Remy wasn’t sure how much to say, for if Montagin’s suspicions about the legions of the Morningstar being responsible for Aszrus’ murder were correct, then this could very well blow up in his face, and spread exponentially from there.

“Let’s just say that I’m working on a potentially explosive case, and wanted to talk to the individual who lives in this apartment.”

Francis stroked his chin with a long-fingered hand. “A potentially explosive case,” he repeated. “And it just so happens to be somebody that I’m checking up on as well. What are the odds of that?”

“Those are some pretty crazy odds,” Remy agreed with a slow nod.

“Aren’t they?” Francis replied.

His friend had already turned to the door, and was reaching inside his pocket for the knife that had once belonged to one of Heaven’s most powerful angels.
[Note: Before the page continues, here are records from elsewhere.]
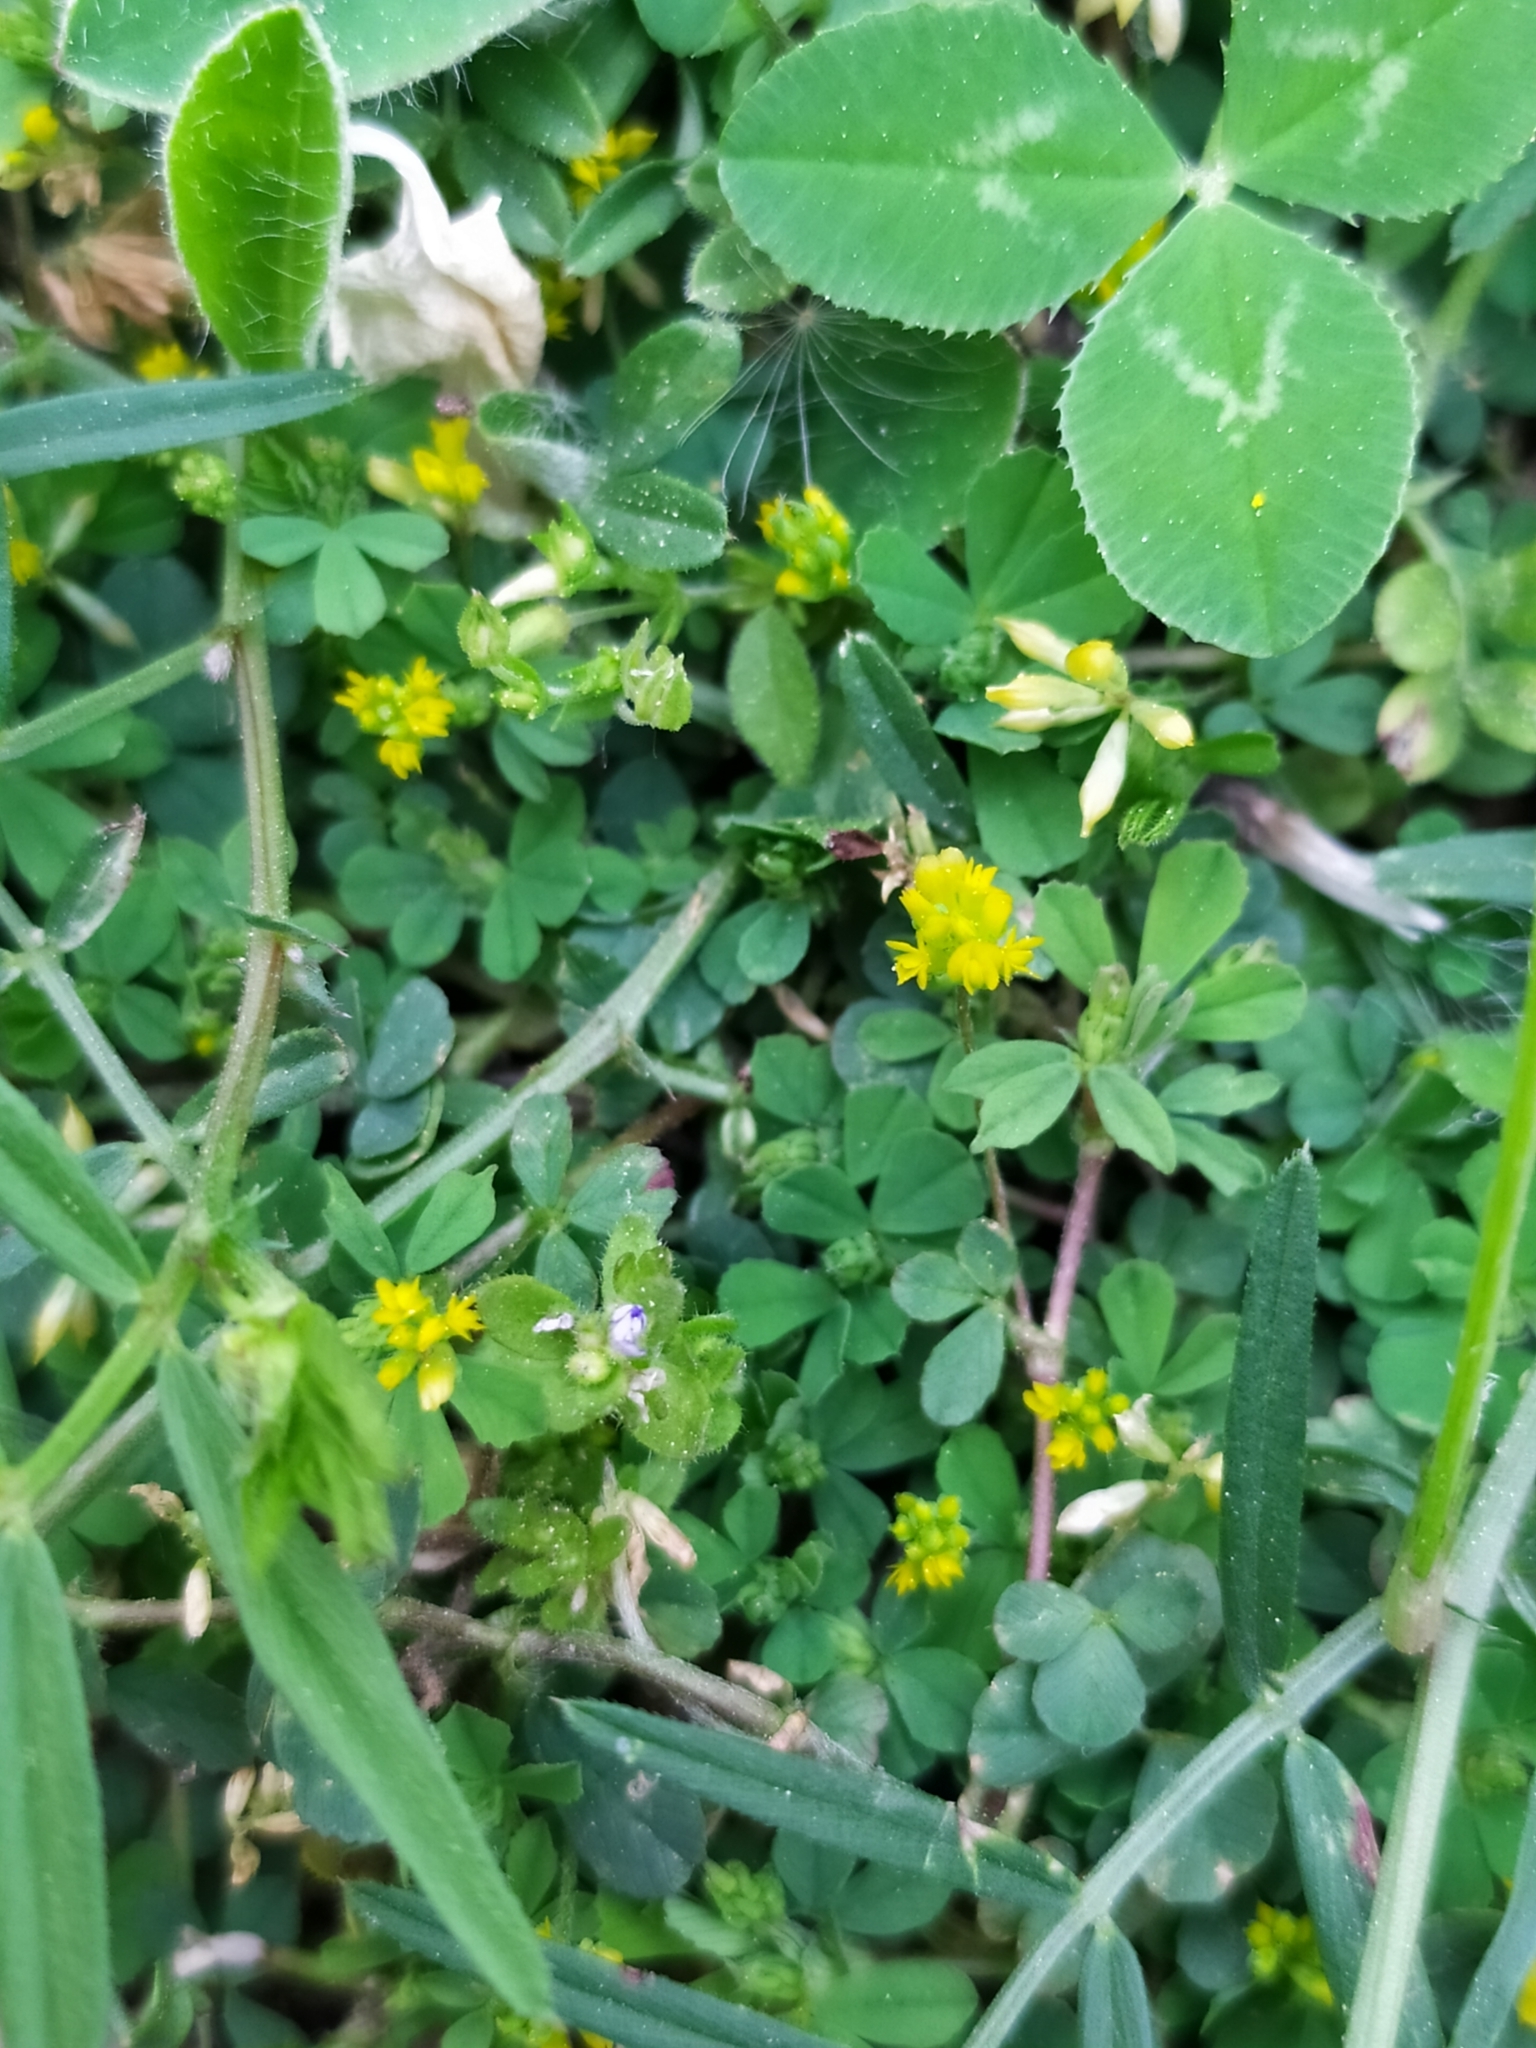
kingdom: Plantae
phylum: Tracheophyta
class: Magnoliopsida
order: Fabales
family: Fabaceae
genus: Trifolium
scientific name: Trifolium dubium
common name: Suckling clover
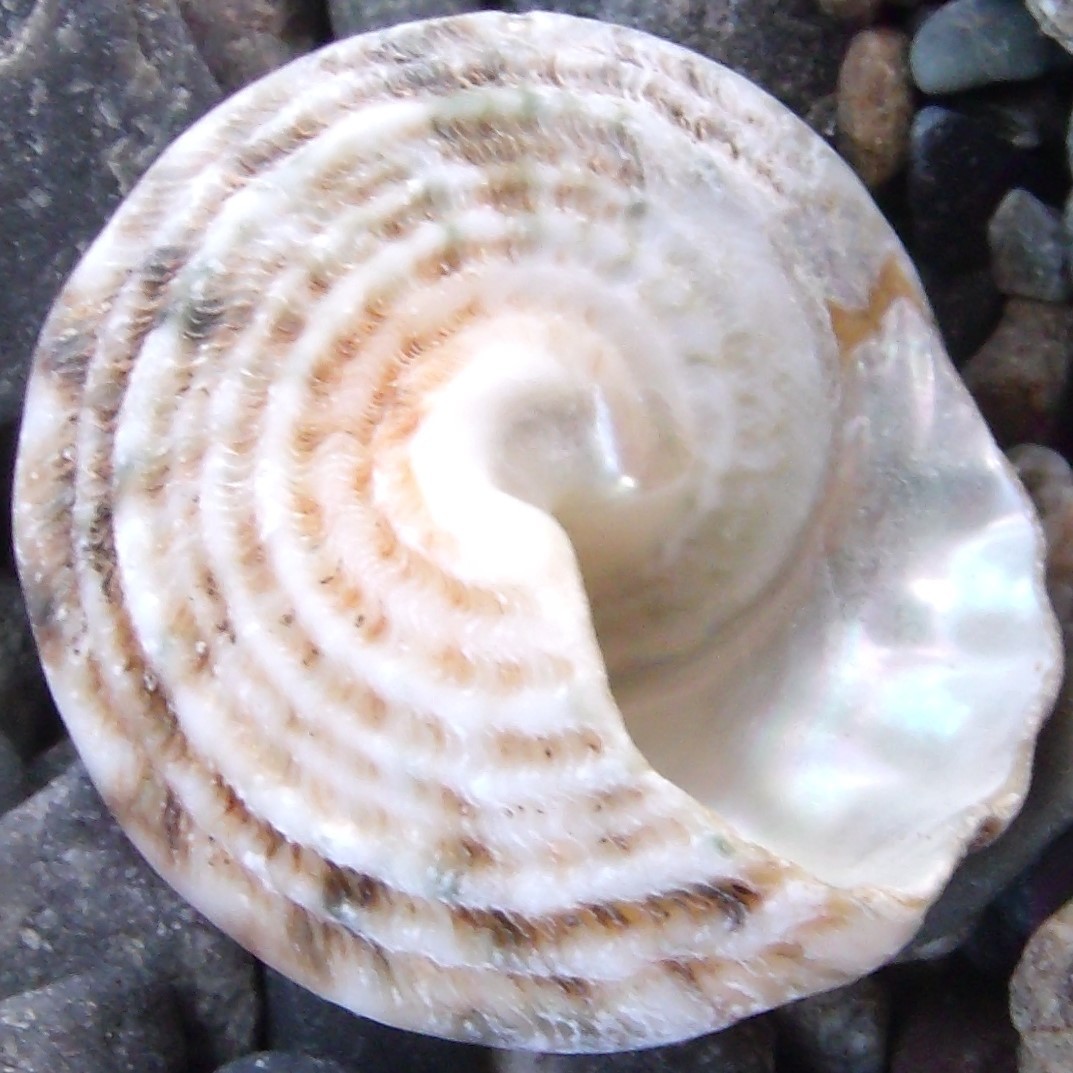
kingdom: Animalia
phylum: Mollusca
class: Gastropoda
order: Trochida
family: Turbinidae
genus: Cookia
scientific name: Cookia sulcata
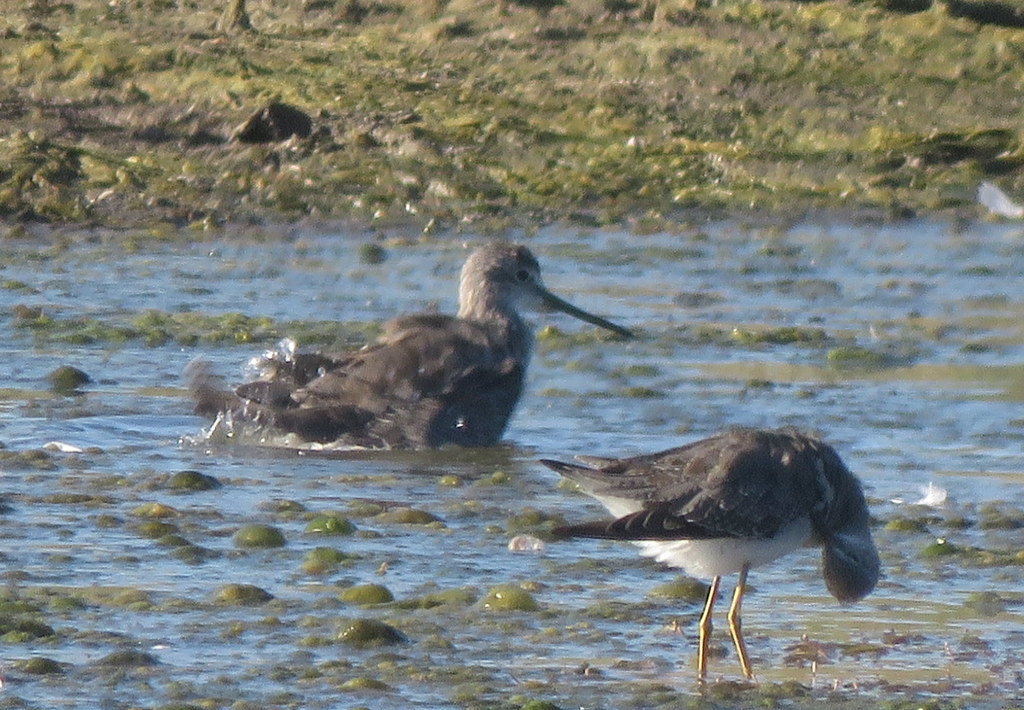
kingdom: Animalia
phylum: Chordata
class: Aves
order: Charadriiformes
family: Scolopacidae
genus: Tringa
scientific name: Tringa melanoleuca
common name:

Francis had learned that he had been manipulated by this angel, part of his memory cut away by the very blade he now had in his possession.

Francis had killed that angel for the indignity, and for his troubles, had kept the knife.

He inserted the ultrathin blade into the lock on the door, and slowly turned it. The door swung open.

“Would you look at that?” Francis exclaimed. “It’s unlocked.”

“Imagine that,” Remy said, following the former Guardian angel inside.

The door opened into a small kitchen. They both looked around.

“See anything?” Francis asked.

The apartment was relatively tidy, all things considered, and Remy didn’t see anything that set off any alarm bells. Silently, he walked toward the living area, focusing on a tiny desk against the wall and the laptop that was resting there.

“Well, since you’re not being all that forthcoming, let me start,” Francis said. He was in front of the refrigerator, examining some notes held in place by magnets.

“Neal Moreland is doing some work for my employer.”

Remy quickly turned his gaze to his friend.

“A limousine driver from Providence, Rhode Island, is working for Lucifer Morningstar?”

Francis glanced at Remy, then back to the fridge.

“I never said who my employer was.” There was a hint of coldness in his tone.

“Cut the shit, Francis. I know,” Remy said. He was poking around the desk, careful to not mess anything up.

“How?”

“People usually don’t come back in one piece when the Hell dimension they’re trapped in is completely reconfigured by the most powerful fallen angel to exist. In fact, they usually don’t come back at all.”

“I’m lucky like that,” Francis said. He was now looking through the fridge, and was about to drink from a carton of orange juice.

“And you have the pistol,” Remy told him, remembering the case he’d taken not long after Madeline’s death that involved the Pitiless weapons. One of the Pitiless had been a Colt Peacemaker, a weapon that never missed its target.

A weapon that had been forged from the power of the Morningstar. A weapon that Francis now held in his possession.

Francis wiped his chin of orange juice, and carefully placed the carton back on the shelf in the fridge. “I know how you are about this shit which is why I kept it to myself,” he said as he joined Remy in the living room.

Remy didn’t care for secrets, no matter how badly they were kept, especially when they had something to do with an opposing force of Heaven.

“So, does this make us mortal enemies or something?” Francis asked.

“All depends on whether what you’re doing here has anything to do with starting a war.”

Francis stepped back, and made a face. “You’ve lost me.”

Remy stared at him, attempting to read his friend.

“Seriously.” Francis put up his hands in mock surrender. “I haven’t a fucking clue what you’re talking about. This face wouldn’t lie,” he added.

No matter what else happened between them, Remy trusted Francis not to lie to him, and if he said he didn’t know anything about a plan to start the war machine rolling, he believed him.

“Why don’t you start by telling me what Neal was doing for your boss? Then I’ll see if I can fill in the blanks from there.”

“I’m only agreeing to this because you’re my friend, and I hated to keep that shit about my employer secret,” Francis said.

Remy couldn’t help but think of the secret he had yet to share with Francis: his involvement with the woman with whom Francis had at one time been obsessed.

But there was a time and a place for everything, and this was neither for that.